Wrap your arm in bandages spinkle some ketchup on it (not too much!). If she asks what happened say you were hit by a harpoon saving a whale from poachers, but it's healing nicely.

No not serious. Anyway, if she goes away in a few weeks it is not a good situation overall. If it was me I would probably not pay her any more extra attention. Not be rude, just not show interest anymore. Everyone in the place probably is aware of your crush.
 
yeh going in everyday be sus
Am I understanding correctly that this is a person who is employed at a café and you are a customer there?

It does strike me as problematic that she will be moving away very soon. Even if it is just an hour, it seems like an odd time to start "dating" someone. Do you think you could be friends with this person? Maybe it would be better to take it in a very casual direction and just try hanging out with her as friends instead of putting the pressure of asking her out on yourself and on her.
 
Am I understanding correctly that this is a person who is employed at a café and you are a customer there?

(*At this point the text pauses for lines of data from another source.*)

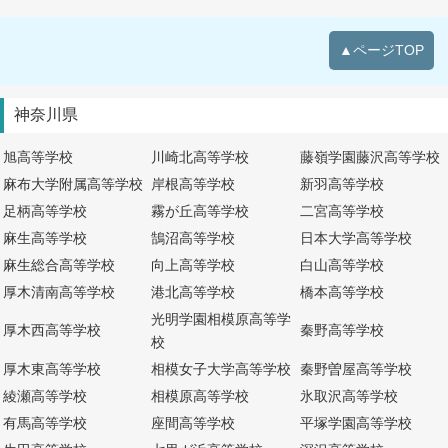
▲ページTOP
神奈川県
旭高等学校
川崎北高等学校
藤嶺学園藤沢高等学校
麻布大学附属高等学校
岸根高等学校
新羽高等学校
足柄高等学校
霧が丘高等学校
二宮高等学校
麻生高等学校
鵠沼高等学校
日本大学高等学校
麻生総合高等学校
向上高等学校
白山高等学校
厚木清南高等学校
港北高等学校
橋本高等学校
光明学園相模原高等学
厚木西高等学校
秦野高等学校
校
厚木東高等学校
相模女子大学高等学校
秦野曽屋高等学校
綾瀬高等学校
相模原高等学校
氷取沢高等学校
有馬高等学校
座間高等学校
平塚学園高等学校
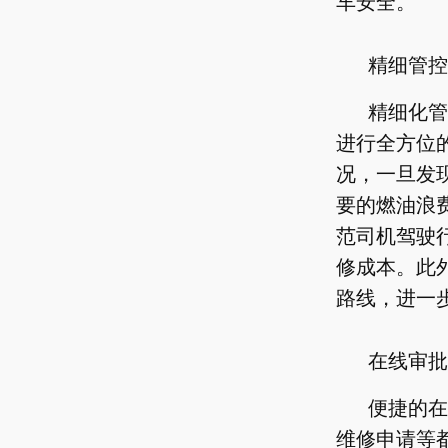
车安全。
精细管控
精细化管
进行全方位
况，一旦发
要的燃油浪
范司机驾驶
修成本。此
路线，进一
在线审批
便捷的在
维修申请等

It does strike me as problematic that she will be moving away very soon.
Yeah but not a blocker, I met my JJ two weeks before I moved out of the country, half year later I was back - on valentines day this year we have been married for 20 years.
 
How did you communicate in the beginning after you moved?
(Just curious, if you feel like sharing. No pressure!)
Feel free to ask :) we used the phone to communicate, this was before video calls were really a thing, and I didn’t have Internet in my new appartment anyway - I spend most of my salary on phonecards those months :) We met two times during that half year. The time difference was like 8h.
 
Feel free to ask :) we used the phone to communicate, this was before video calls were really a thing, and I didn’t have Internet in my new appartment anyway - I spend most of my salary on phonecards those months :) We met two times during that half year. The time difference was like 8h.
It is definitely true that connections can grow and be maintained in a multitude of ways. Especially with the internet and cell phones, two people can feel close even when they are far away. Every connection will be unique, I suppose, and needs different ingredients to get it just right.
 
It is definitely true that connections can grow and be maintained in a multitude of ways. Especially with the internet and cell phones, two people can feel close even when they are far away. Every connection will be unique, I suppose, and needs different ingredients to get it just right.
It was not like we didn't have our conflicts or fights - but that was some issues we would have had to work through anyway :)
 
She keeps looking in my general direction or makes eye contact and smiles unsolicited when Im at the cafe. Problem is when i try to talk to her she gets all shy so Its a bit confusing!
So you want to ask her out, which means you should ask her out. The shyness and nervousness, and whatever, is there, because it means something! How wonderful. I thought, maybe you could ask her out on a date where you can walk together, because walking is a good way to just be together and to remove the feeling of pressure about talking all the time, coming up with things to say and so on. Good luck with it!
 
I do agree,l can get incredibly shy around a guy l really like. Back to elementary school shy. Tongue-tied, stupid, and l make too many jokes around them, that's while l am trying to catch their gaze. Probably because they are on the spectrum. They totally amazed me. We do tend to understand ND people quite well. The nuances they run thru daily. Where as NT people just leave me cold, l don't understand, l can't relate, so l just don't bother.
 
I always say life is too short. You don't want to live with any regrets. So go for it. Honestly you have nothing really to lose. Trust me you will regret not trying.
Exactly! I have several regrets that I have had to live with. I could have been kind, but I was too confused and anxious and did not connect when I may have had a chance. My experiences, though, led me be much bolder than usual when I met an exceptional woman, my future spouse. She was not going to get away!